**Passage given**:

# Betta Care Mascot



## TheShadyBird (Jun 29, 2012)

So, I'm planning to print business cards, flyers and sticky notes with basic betta care information to pass out, hang up, and pretty much spread with gleeful abandon (lawfully and respectfully, of course).

Anyhow, I decided to create a simple VT mascot that would catch people's attention, and make them attach some personality to the living beings they own/plan to own. 

I figured up a draft of the pretty boy, and I'd love to hear any color/name ideas, as well as any critiques you might come up with.

When his design is final, he'll be free to use by anyone and everyone, so long as he's being used to help people become more educated about their betta :] 

(the hat was demanded by 2 of my friends, and since as non-betta owners, they're the audience I'm targeting, I went with it )


----------



## ChoclateBetta (Jul 22, 2012)

Sounds great just be careful of people who refuse to listen too you.


----------



## SpookyTooth (Dec 23, 2011)

I have to say that is one of the cutest things I've seen betta wise! The hat adds a lot of personality to the fish and his cartoon-like appearance will do wonders, I'm sure. -Squee- Colours? Maybe a solid red or blue as they seem to be the most common ones available, maybe it could show that even common bettas have personality and awesome hats.

Names? Sherlock Fins? Would that cause copyright issues? Err... I don't know but he's adorable!


----------



## magnum (May 7, 2012)

Ahh! So cute! Definitley should do a colour version as well.


----------



## RoxieStClaire (Aug 24, 2012)

!!!

**Information supplied**:
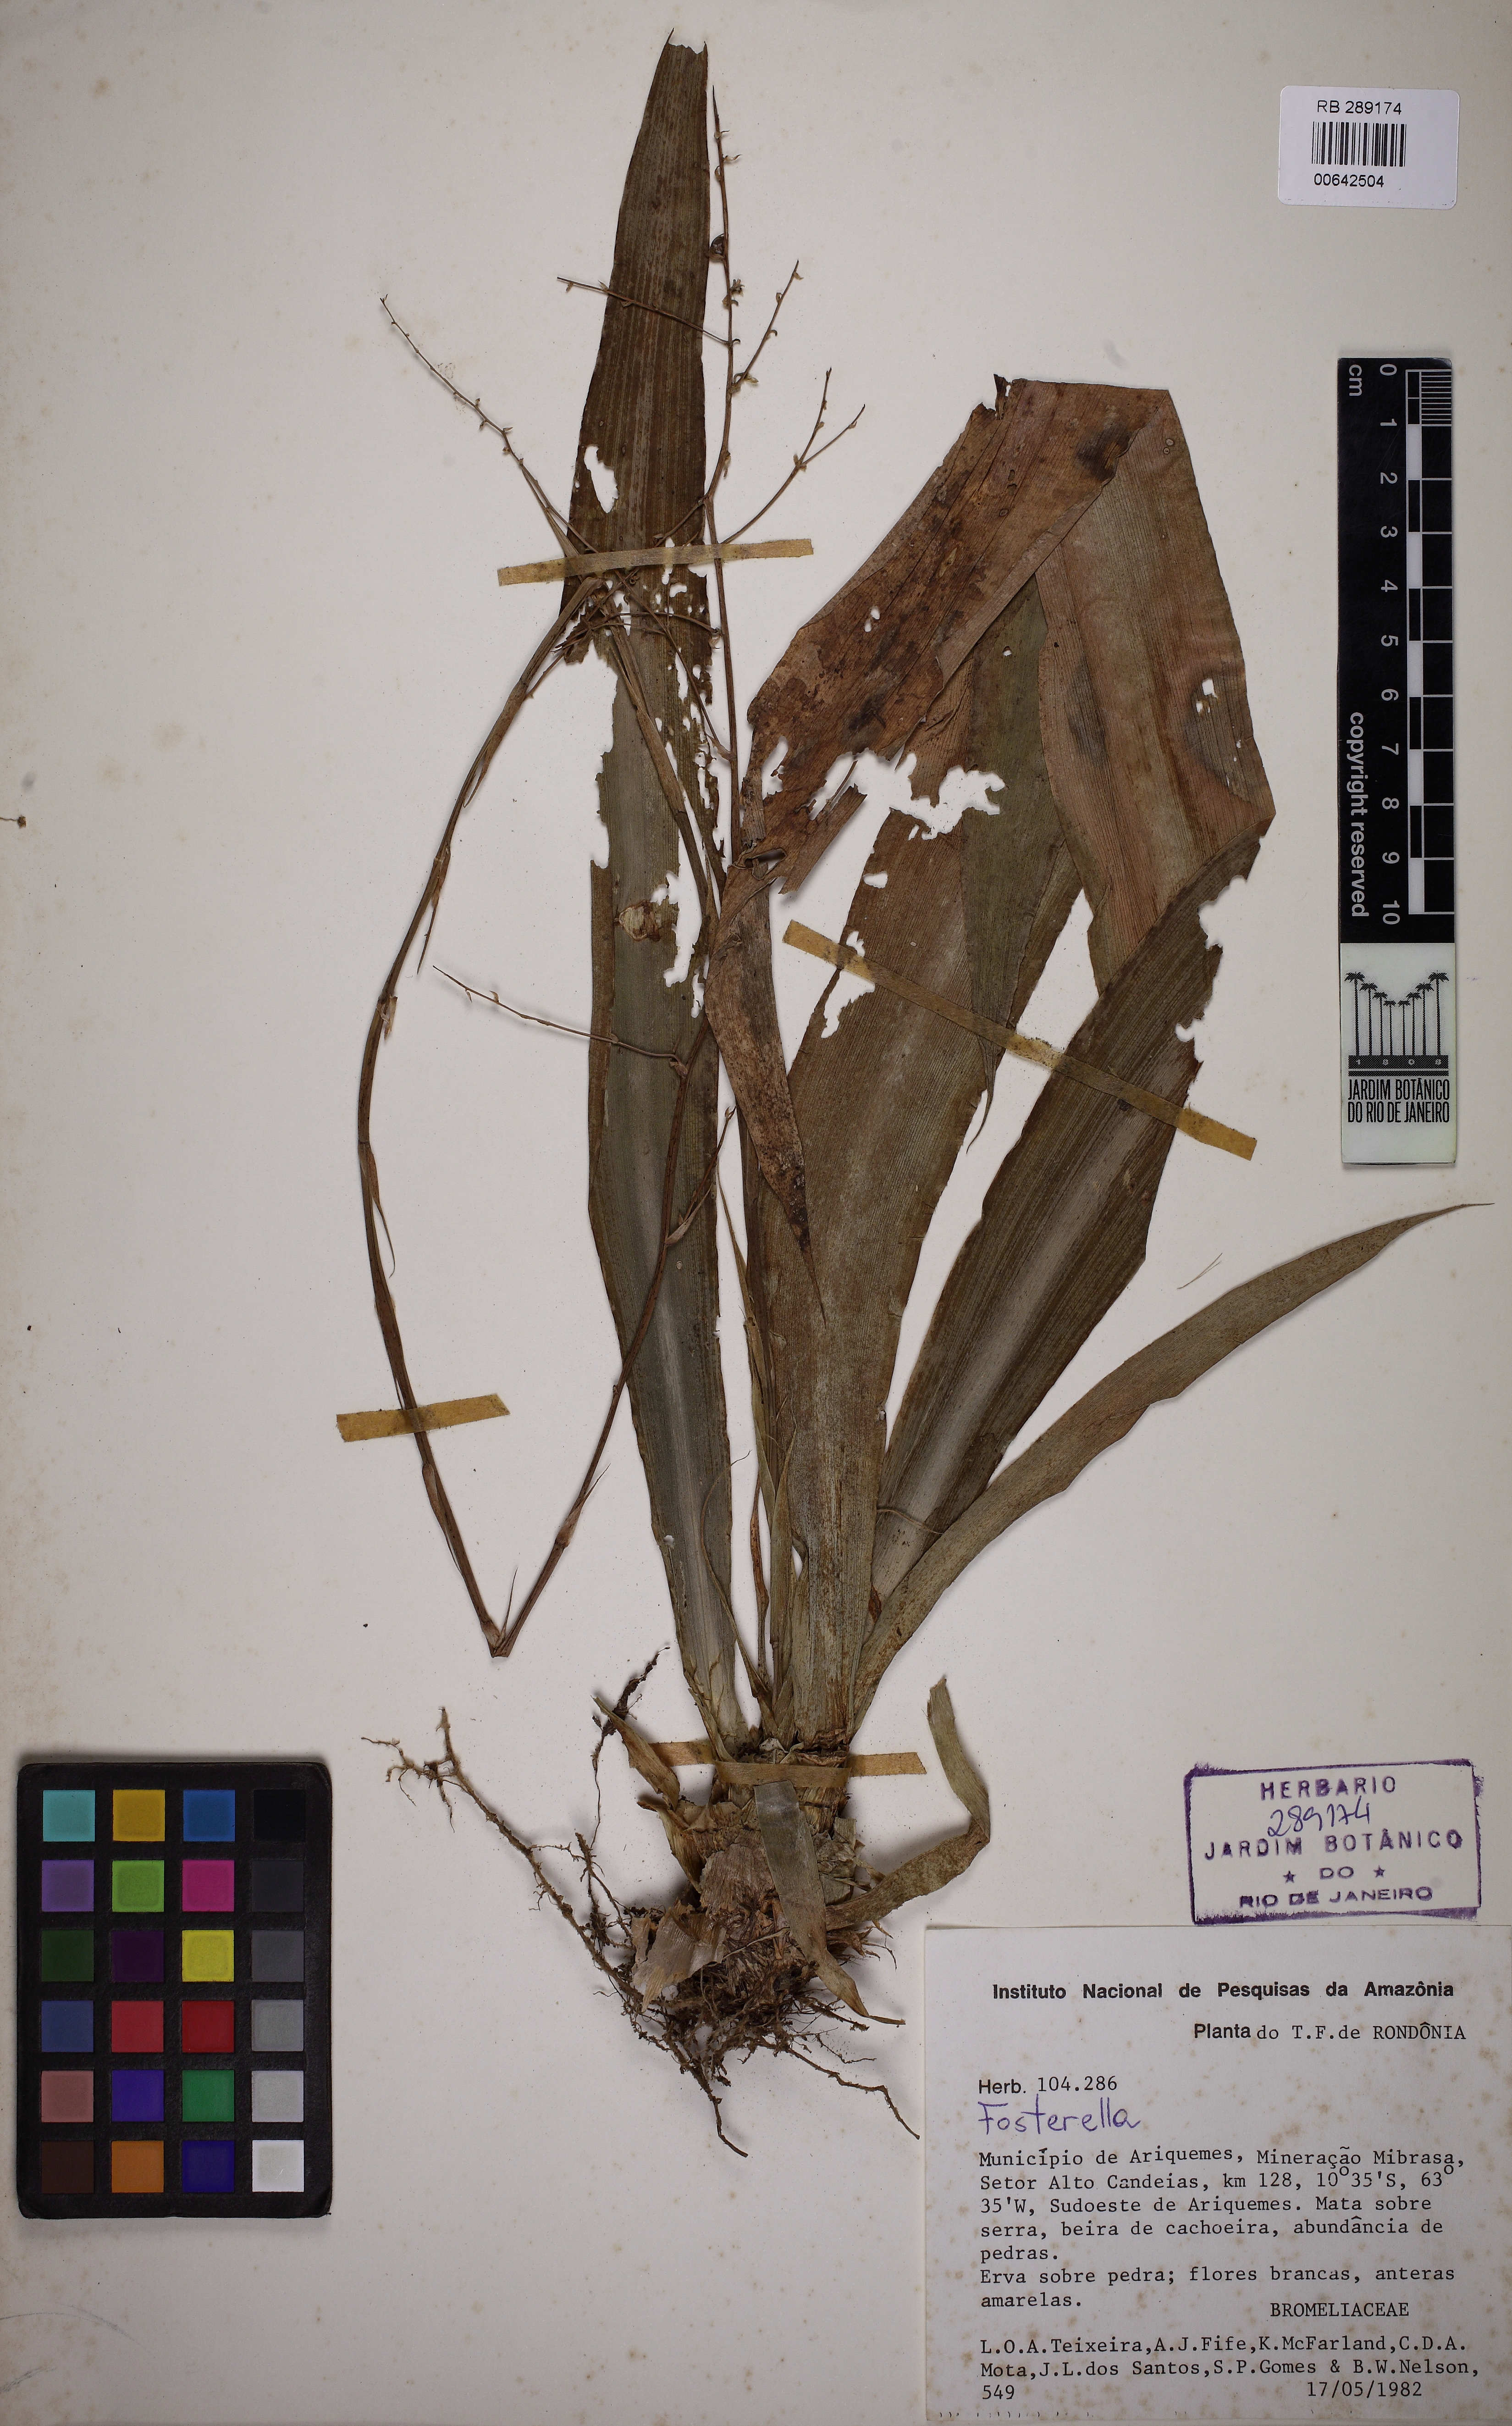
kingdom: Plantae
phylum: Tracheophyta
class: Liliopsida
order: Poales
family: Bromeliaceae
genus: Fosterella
==
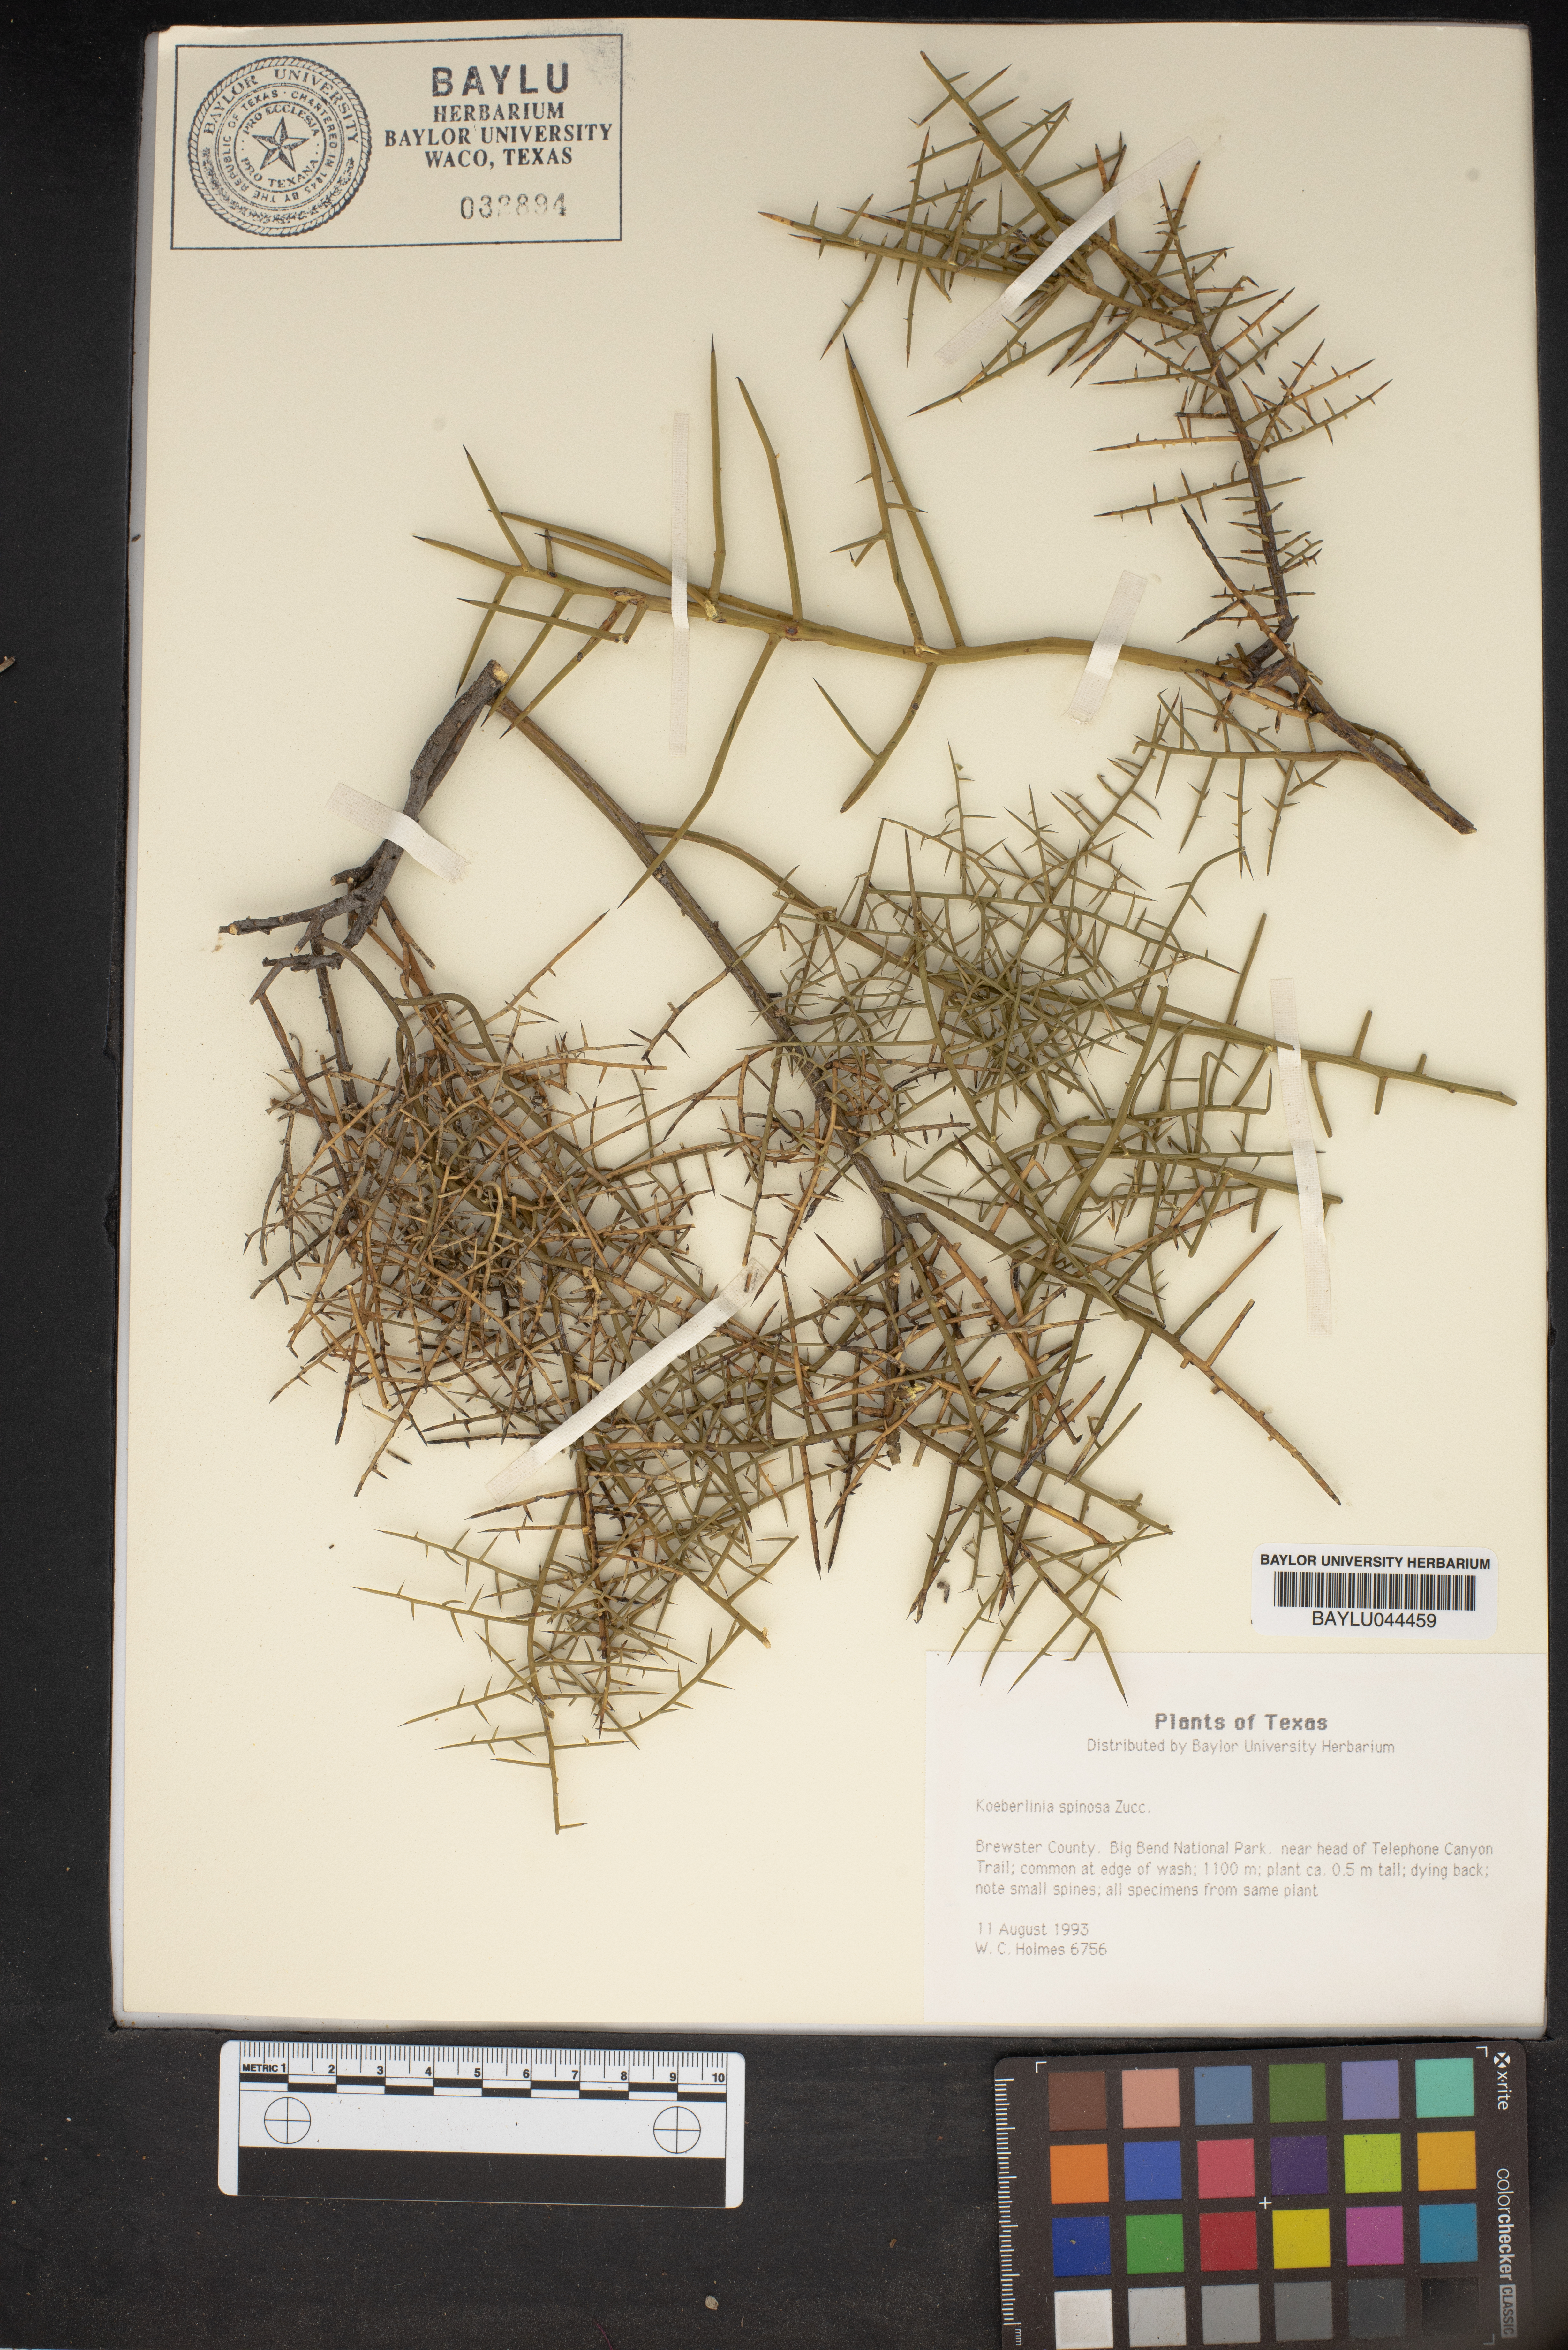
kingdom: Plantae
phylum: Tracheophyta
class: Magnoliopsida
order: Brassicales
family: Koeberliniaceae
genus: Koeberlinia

**What to work on**:
Can you rewrite the betta mascot thread from "I figured up" to "went with it )", putting "sketch" in place of "draft"?

**Finished answer**:
I figured up a sketch of the pretty boy, and I'd love to hear any color/name ideas, as well as any critiques you might come up with.

When his design is final, he'll be free to use by anyone and everyone, so long as he's being used to help people become more educated about their betta :] 

(the hat was demanded by 2 of my friends, and since as non-betta owners, they're the audience I'm targeting, I went with it )